Probablemente el vocablo más frecuente que usamos en la Iglesia, por lo menos en el ámbito litúrgico, es “salvación”. Los cristianos somos, efectivamente, gente salvada. Pero, salvados ¿de qué? Podríamos proporcionar un amplio inventario de situaciones de las que necesitamos ser “salvados”. La Sagrada Escritura presenta muchos paradigmas que explicitan cuán compleja es la salvación que nos hace falta. Por ejemplo: somos sacados de la esclavitud para alcanzar la libertad, de la oscuridad para disfrutar de la luz, de la ignorancia para conseguir el conocimiento, de la tristeza para experimentar la alegría, de la fatiga para conocer el descanso, del pecado para gozar de la gracia… Pero, en último término, de lo que verdaderamente necesitamos ser salvados es de la muerte, para que podamos vivir eternamente.
Lo que pesa, más que todo, en la vida humana, lo que resulta realmente invencible naturalmente es nuestra condición creatural, que se patentiza, de una forma alarmante, en nuestra condición inevitablemente mortal. La muerte, cuando llegamos a ser conscientes de su trascendencia, se vuelve, inexorablemente, nuestro peor enemigo, que engendra un poder monstruoso, diabólico, angustiosamente paralizante, el miedo. Me extraña – y me escandaliza también -, el hecho que, en lo pastoral, no tratemos con la necesaria frecuencia, y menos con la profundidad que mereciera, el tema del miedo, por ser la verdadera causa del comportamiento humano egoísta. El miedo a la muerte hunde sus raíces, en primer lugar, en causas de orden metafísico, porque es fruto de la toma de conciencia, como ya he dicho, de nuestra condición creatural, pues somos sólo seres contingentes. Pero lo peor es la experiencia de la muerte óntica, la que brota del complejo de culpa.
El libro del Génesis, con el relato del “pecado de Adán y Eva”, ilustra de manera genial las consecuencias del complejo de culpabilidad personal.
El texto deja en claro que, mientras la desobediencia humana no afecta a Dios – quien ni siquiera se había enterado de ella-, sí afecta sustancialmente al ser humano que, después de haber roto la comunión amorosa con Aquel del que procede la vida, se siente precipitado en el abismo sin fondo del vacío. Ésta es una muerte mucho muy espantosa que la muerte física, porque la muerte física aniquila la conciencia, pero la muerte óntica permanece consciente y se experimenta como una soledad intolerable.

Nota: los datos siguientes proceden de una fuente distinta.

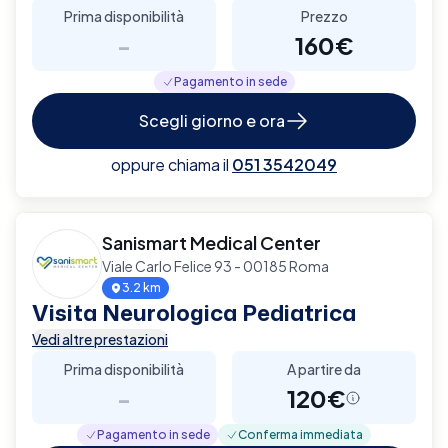
Prima disponibilità
Prezzo
-
160€
Pagamento in sede
Scegli giorno e ora
oppure chiama il
051 3542049
Sanismart Medical Center
Viale Carlo Felice 93 - 00185 Roma
3.2 km
Visita Neurologica Pediatrica
Vedi altre prestazioni
Prima disponibilità
A partire da
-
120€
Pagamento in sede
Conferma immediata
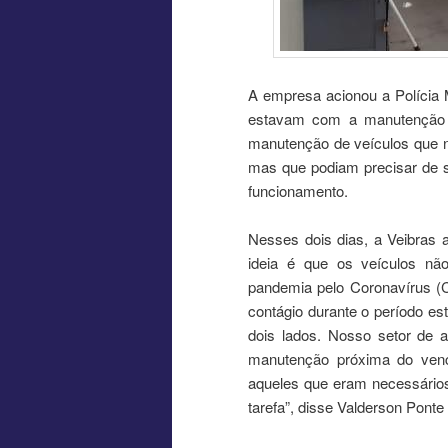
A empresa acionou a Polícia 
estavam com a manutenção 
manutenção de veículos que 
mas que podiam precisar de s
funcionamento.
Nesses dois dias, a Veibras a
ideia é que os veículos n
pandemia pelo Coronavírus (
contágio durante o período es
dois lados. Nosso setor de 
manutenção próxima do venc
aqueles que eram necessários
tarefa”, disse Valderson Ponte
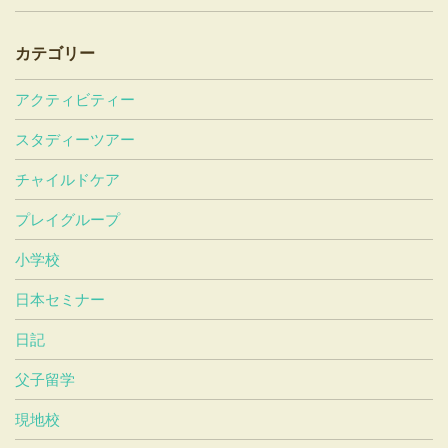
カテゴリー
アクティビティー
スタディーツアー
チャイルドケア
プレイグループ
小学校
日本セミナー
日記
父子留学
現地校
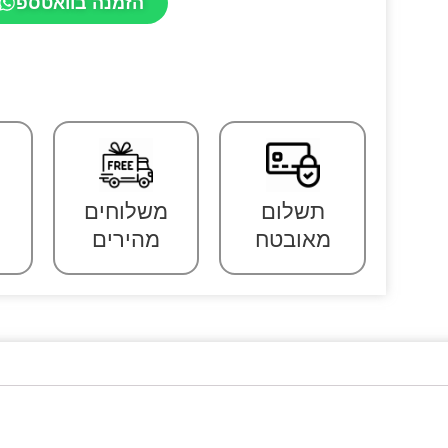
הזמנה בוואטספ
תשלום
משלוחים
מאובטח
מהירים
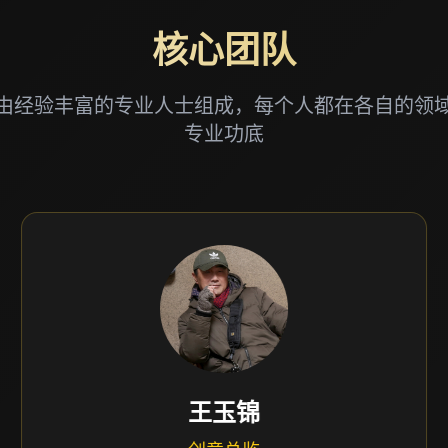
核心团队
由经验丰富的专业人士组成，每个人都在各自的领
专业功底
王玉锦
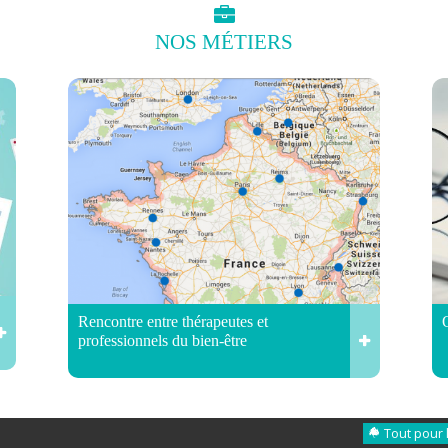
NOS
MÉTIERS
Rencontre entre thérapeutes et
professionnels du bien-être
Tout pour 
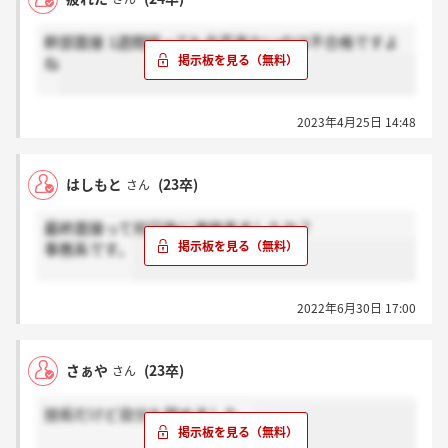
幹部面接 1週間経っても合否来ないのは不合格ですよ
ね
2023年4月25日 14:48
はしもと
(23卒)
さん
最終面接って何日後に連絡来ましたか？
事務系です。
2022年6月30日 17:00
さぁや
(23卒)
さん
技術だけど自分も辞めました、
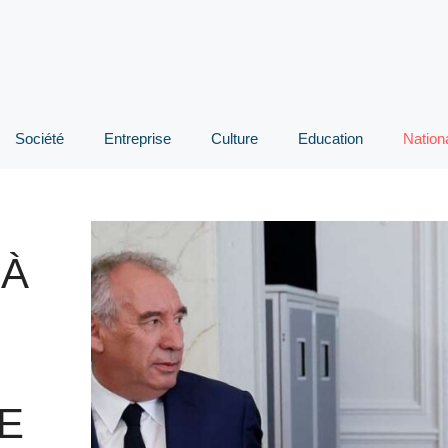
Société
Entreprise
Culture
Education
Nation
 À
E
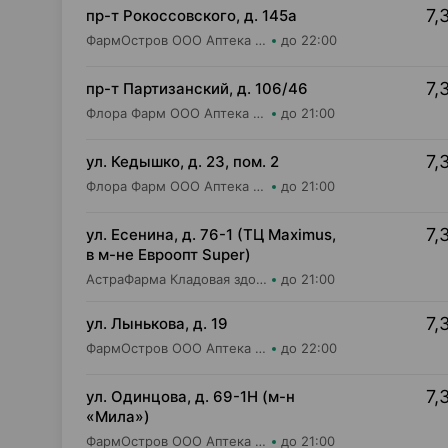
7,
пр-т Рокоссовского, д. 145а
ФармОстров ООО Аптека №9 на Рокоссовского
до 22:00
7,
пр-т Партизанский, д. 106/46
Флора Фарм ООО Аптека №20
до 21:00
7,
ул. Кедышко, д. 23, пом. 2
Флора Фарм ООО Аптека №21
до 21:00
7,
ул. Есенина, д. 76-1 (ТЦ Maximus,
в м-не Евроопт Super)
АстраФарма Кладовая здоровья ООО Аптека №9
до 21:00
7,
ул. Лынькова, д. 19
ФармОстров ООО Аптека №7 на Лынькова
до 22:00
7,
ул. Одинцова, д. 69-1Н (м-н
«Мила»)
ФармОстров ООО Аптека №16 на Одинцова
до 21:00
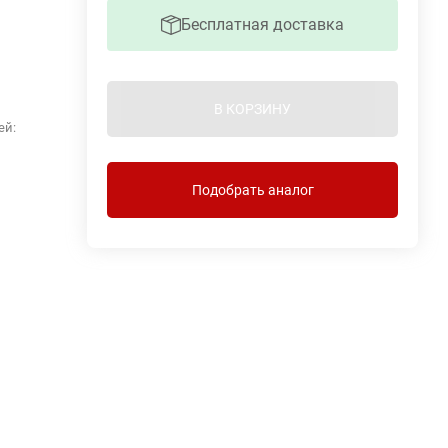
Бесплатная доставка
В КОРЗИНУ
ей:
Подобрать аналог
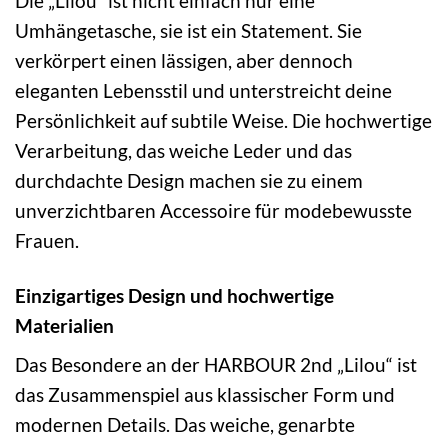
Die „Lilou“ ist nicht einfach nur eine
Umhängetasche, sie ist ein Statement. Sie
verkörpert einen lässigen, aber dennoch
eleganten Lebensstil und unterstreicht deine
Persönlichkeit auf subtile Weise. Die hochwertige
Verarbeitung, das weiche Leder und das
durchdachte Design machen sie zu einem
unverzichtbaren Accessoire für modebewusste
Frauen.
Einzigartiges Design und hochwertige
Materialien
Das Besondere an der HARBOUR 2nd „Lilou“ ist
das Zusammenspiel aus klassischer Form und
modernen Details. Das weiche, genarbte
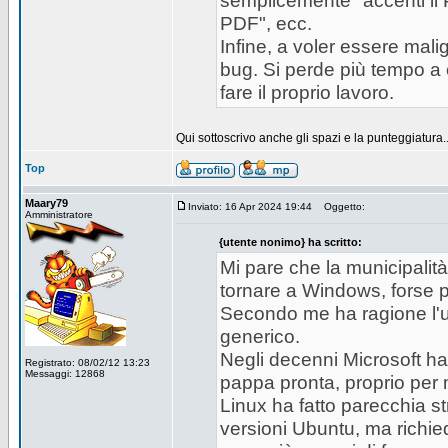
semplicemente "accenti il P
PDF", ecc.
Infine, a voler essere mali
bug. Si perde più tempo a 
fare il proprio lavoro.
Qui sottoscrivo anche gli spazi e la punteggiatura.
Top
Maary79
Inviato: 16 Apr 2024 19:44
Oggetto:
Amministratore
{utente nonimo} ha scritto:
Mi pare che la municipalit
tornare a Windows, forse pe
Secondo me ha ragione l'ut
generico.
Negli decenni Microsoft ha 
Registrato: 08/02/12 13:23
Messaggi: 12868
pappa pronta, proprio per m
Linux ha fatto parecchia s
versioni Ubuntu, ma richie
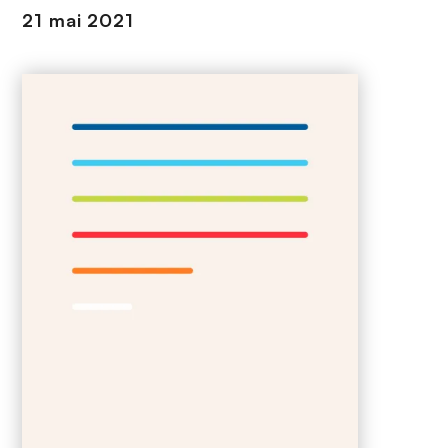
n
21 mai 2021
c
i
p
a
l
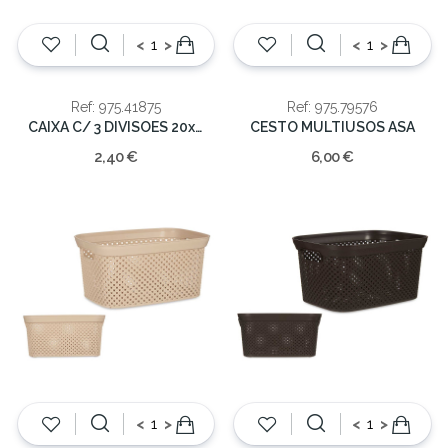
<
>
<
>
Ref: 975.41875
Ref: 975.79576
CAIXA C/ 3 DIVISOES 20x7,5x3,5cm
CESTO MULTIUSOS ASA
2,40 €
6,00 €
<
>
<
>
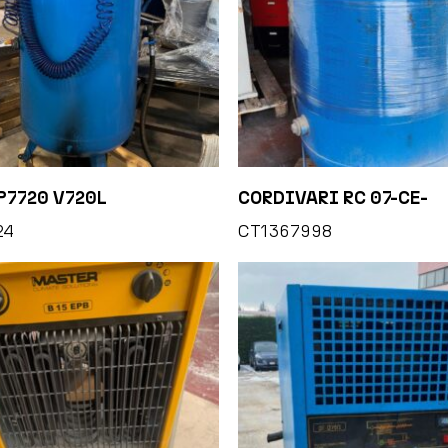
P7720 V720L
CORDIVARI RC 07-CE-
24
CT1367998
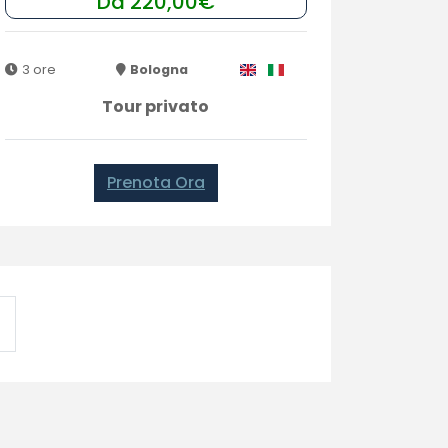
Da 220,00€
3 ore
Bologna
Tour privato
Prenota Ora
Next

La muerte óntica, consecuencia de la mentira de la serpiente, es sufrida por el ser humano, como una decepción tal que ya no puede fiarse de nadie, por el miedo que le tiene a ser defraudado otra vez. Por consecuencia el hombre, bajo el peso de su pecado, se atrinchera en su soledad, se encierra, se vuelve egoísta y, preso del miedo de morir de nuevo, mata para no morir.
“Ser salvado”, pues, en el lenguaje cristiano, significa ser liberado del miedo a la muerte. De aquí la importancia del kerigma, que consiste en anunciar que uno, Jesucristo, apoyándose en la lealtad de Dios, ha tenido el valor de entrar en la muerte, y ha salido de ella sin que la muerte lo haya destruido. Ha sido por su resurrección cómo Jesucristo ha demostrado que el miedo a la muerte, salario del pecado, debe ser trascendido. Los primeros cristianos, según el testimonio de la Carta a los Hebreos, no lo olvidaban y lo proclamaban para exorcizar, de una forma contundente, el miedo a la muerte: “Puesto que los “niños” pertenecen a una sangre y carne común, Él [Jesús] participa igualmente de esa sangre y de esa carne, para destruir con su muerte al que tiene el imperio de la muerte, es decir, al diablo, y libertar a aquellos que por temor a la muerte estaban sujetos a servidumbre durante toda la vida” (Hb 2, 14-15).
Vencer el miedo a la muerte es indispensable para superar el egoísmo y recuperar la capacidad de amar. Amar, en sentido cristiano, es perder la propia vida por los demás como Jesús lo ha hecho. Pues nadie puede entrar en comunión con los demás si no tiene la valentía de perder la propia vida por ellos. Venciendo el miedo a la muerte es como se entra en la vida eterna. Habrá que profundizar la fuerza del kerigma.